BEACON – During the month of February 2021, the Howland Cultural Center once again joins the National Celebration and Recognition of African American History Month. In Our Lifetime, the art of seventeen African American artists, will be featured in a month long exhibit which opens on Saturday, February 6 and will hang through Sunday, February 28. Gallery viewing hours are every Saturday and Sunday from 1:00 – 5:00 PM. Exhibiting artists are Jean Benoit, Ronald Brown, Rhonda Green-Phillips, Arnold Hayes, Kyra Husbands, Corey Lightfoot, Thelma Lightfoot, Marline A. Martin, Richard Outlaw, Symantha Outlaw, Miles Pinkney, Sandi Pinkney, James Earl Ransome, Lesa Cline-Ransome, Eddison Romeo, Oliver Spearman and Donald Whitely. Artists work to be shown consists of paintings, photography and illustrated children’s books. Josephine Green, a well-known fine arts photographer, is the exhibit curator.
It was in 1976 that the month of February was designated nationally as African American History Month.
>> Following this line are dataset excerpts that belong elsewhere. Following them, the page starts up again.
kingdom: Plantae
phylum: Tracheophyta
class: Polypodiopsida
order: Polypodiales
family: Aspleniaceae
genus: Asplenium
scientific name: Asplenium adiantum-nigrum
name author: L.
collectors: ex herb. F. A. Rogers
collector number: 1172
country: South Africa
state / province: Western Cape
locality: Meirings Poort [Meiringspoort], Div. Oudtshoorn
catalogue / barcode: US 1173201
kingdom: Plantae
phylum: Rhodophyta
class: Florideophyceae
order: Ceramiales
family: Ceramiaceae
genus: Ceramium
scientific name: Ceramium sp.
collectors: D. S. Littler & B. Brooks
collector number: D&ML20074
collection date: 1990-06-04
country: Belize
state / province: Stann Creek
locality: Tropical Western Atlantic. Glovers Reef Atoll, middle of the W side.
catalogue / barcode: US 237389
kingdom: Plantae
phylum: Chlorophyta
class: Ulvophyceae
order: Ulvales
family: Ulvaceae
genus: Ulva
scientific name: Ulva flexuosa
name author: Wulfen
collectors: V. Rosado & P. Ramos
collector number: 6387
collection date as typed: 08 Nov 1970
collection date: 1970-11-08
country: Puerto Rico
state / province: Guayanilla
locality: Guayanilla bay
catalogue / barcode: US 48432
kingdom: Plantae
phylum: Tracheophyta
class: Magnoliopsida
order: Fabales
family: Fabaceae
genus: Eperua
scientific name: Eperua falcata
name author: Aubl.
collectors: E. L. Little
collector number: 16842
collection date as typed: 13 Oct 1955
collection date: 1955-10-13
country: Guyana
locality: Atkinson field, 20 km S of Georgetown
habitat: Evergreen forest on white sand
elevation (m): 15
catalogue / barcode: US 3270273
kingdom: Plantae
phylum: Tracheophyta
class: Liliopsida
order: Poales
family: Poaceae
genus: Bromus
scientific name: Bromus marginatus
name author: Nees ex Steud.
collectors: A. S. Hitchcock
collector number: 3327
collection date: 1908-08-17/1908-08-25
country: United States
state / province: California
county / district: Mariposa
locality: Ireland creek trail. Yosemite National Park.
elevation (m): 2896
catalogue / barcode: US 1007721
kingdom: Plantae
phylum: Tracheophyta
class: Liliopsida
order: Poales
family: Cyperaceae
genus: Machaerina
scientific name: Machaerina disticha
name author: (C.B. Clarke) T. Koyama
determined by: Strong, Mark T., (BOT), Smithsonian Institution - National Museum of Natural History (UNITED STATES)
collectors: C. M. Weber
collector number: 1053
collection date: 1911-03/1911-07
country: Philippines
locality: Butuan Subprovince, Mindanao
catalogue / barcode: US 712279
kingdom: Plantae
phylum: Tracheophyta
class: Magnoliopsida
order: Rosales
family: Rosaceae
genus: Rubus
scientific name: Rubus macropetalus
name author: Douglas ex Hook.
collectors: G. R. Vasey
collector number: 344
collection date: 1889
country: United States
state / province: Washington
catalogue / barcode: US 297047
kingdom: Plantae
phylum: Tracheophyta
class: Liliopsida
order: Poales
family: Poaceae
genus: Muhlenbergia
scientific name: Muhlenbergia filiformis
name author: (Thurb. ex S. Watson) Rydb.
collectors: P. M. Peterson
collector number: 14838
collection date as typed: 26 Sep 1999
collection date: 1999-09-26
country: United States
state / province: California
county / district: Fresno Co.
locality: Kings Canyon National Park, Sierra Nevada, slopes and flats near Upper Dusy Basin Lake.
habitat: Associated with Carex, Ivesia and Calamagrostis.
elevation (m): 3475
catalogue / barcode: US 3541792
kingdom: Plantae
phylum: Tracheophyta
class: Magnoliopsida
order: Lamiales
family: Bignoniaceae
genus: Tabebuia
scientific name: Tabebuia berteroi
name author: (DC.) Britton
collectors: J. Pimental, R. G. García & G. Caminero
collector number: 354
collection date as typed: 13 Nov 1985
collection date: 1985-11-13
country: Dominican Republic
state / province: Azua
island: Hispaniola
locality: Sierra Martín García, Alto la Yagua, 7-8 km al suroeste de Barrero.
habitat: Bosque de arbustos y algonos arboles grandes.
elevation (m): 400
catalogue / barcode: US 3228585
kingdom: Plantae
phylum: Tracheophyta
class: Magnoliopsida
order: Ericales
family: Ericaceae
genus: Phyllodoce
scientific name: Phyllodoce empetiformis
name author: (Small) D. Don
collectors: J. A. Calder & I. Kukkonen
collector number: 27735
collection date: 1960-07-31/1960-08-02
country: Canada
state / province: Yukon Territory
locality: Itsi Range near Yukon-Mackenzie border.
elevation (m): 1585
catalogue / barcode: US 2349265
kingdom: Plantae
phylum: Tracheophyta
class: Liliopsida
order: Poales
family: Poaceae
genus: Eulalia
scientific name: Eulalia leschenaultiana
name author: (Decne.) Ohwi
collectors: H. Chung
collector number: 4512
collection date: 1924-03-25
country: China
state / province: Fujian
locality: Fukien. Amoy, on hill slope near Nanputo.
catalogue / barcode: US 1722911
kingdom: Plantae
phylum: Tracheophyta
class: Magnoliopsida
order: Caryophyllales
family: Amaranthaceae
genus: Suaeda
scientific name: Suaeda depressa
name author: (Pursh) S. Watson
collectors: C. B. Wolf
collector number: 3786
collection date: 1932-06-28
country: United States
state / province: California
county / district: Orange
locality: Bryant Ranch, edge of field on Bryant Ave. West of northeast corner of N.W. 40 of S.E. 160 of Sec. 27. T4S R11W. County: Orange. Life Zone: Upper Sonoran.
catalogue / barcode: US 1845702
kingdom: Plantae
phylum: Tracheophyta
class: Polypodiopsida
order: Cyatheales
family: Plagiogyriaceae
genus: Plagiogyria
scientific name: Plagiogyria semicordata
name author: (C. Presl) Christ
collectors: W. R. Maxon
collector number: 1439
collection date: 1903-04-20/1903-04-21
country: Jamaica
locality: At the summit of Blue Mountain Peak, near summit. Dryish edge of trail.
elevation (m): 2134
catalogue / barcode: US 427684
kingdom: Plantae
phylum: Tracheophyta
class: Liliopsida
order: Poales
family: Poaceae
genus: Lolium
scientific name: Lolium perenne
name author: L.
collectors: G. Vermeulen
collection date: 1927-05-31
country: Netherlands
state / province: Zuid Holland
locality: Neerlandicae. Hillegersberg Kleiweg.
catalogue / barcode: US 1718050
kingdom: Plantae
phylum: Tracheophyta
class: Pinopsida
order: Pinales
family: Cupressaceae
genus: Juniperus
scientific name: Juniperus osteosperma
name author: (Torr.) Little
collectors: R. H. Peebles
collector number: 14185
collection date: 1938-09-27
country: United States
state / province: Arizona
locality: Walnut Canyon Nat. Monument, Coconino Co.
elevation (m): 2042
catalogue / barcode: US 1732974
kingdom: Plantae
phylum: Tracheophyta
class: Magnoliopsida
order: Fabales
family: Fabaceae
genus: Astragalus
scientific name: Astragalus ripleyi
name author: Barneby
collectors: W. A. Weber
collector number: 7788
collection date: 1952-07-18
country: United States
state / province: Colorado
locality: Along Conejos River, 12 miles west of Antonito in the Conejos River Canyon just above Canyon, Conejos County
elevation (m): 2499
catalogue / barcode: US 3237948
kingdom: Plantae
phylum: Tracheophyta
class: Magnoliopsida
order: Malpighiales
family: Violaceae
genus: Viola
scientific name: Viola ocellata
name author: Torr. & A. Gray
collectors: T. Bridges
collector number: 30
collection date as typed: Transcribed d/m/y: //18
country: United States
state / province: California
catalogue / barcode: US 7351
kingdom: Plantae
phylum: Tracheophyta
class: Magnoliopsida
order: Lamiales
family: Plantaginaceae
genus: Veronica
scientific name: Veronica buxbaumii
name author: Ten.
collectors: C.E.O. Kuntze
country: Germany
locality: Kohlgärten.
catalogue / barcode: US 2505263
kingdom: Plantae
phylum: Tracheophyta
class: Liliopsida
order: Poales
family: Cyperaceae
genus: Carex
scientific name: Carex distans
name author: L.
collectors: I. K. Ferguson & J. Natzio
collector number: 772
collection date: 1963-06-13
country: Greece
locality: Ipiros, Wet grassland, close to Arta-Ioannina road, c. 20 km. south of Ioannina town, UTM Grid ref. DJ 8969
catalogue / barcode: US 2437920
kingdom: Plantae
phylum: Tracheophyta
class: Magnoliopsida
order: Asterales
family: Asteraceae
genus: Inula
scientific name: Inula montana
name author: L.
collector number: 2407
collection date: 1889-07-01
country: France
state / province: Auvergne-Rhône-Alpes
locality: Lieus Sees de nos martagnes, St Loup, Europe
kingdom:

February was selected for this recognition due to the birthdays of two prominent men of African American history: President Abraham Lincoln, (February 12) and the famous orator and abolitionist, Frederick Douglas, (born and died in February, 1818-1895) . However, celebrating the contributions of black Americans to the development of this nation began much earlier in 1926. At that time, Dr. Carter G. Woodson, a professor at Columbia University, who became known as the “father of African American history”, believed it was long overdue for black Americans to be formally recognized for their significant accomplishments and contributions in every facet of American life: music, science, education, literature, medicine, business, the arts, journalism, sports, theater, politics, religion, law and the judiciary, military, government, inventions….and more.
It took approximately fifty years after Dr. Woodson’s initial campaign for America to finally address the absence of black American history in the education of all Americans and to provide the respect for and recognition of that history….a history which came to include momentous historic events of 2008 and 2012 when the first African American, Barack Obama, was twice elected president of the United States. And in November, 2020, another great milestone took place with the election of the first woman, an African American woman
Kamala Harris, to be vice-president of the United States.
Lonnie G. Bunch, III, founding director of the Smithsonian Institution’s National Museum of African American History & Culture in Washington, D.C. which opened in 2016, stated at its opening, “The Museum’s opening was a momentous step forward in America’s understanding of who we are as a nation, and how we can build a better future together. It is a place where all visitors can learn about the entire African American experience which is inextricably woven into the fabric of America’s history….from unimaginable horrors of slavery to the inspiring triumphs like the election of our first black president.”…. And now, eight years later, to the election of not only the first woman, but the first African American woman, to be vice president of the United States.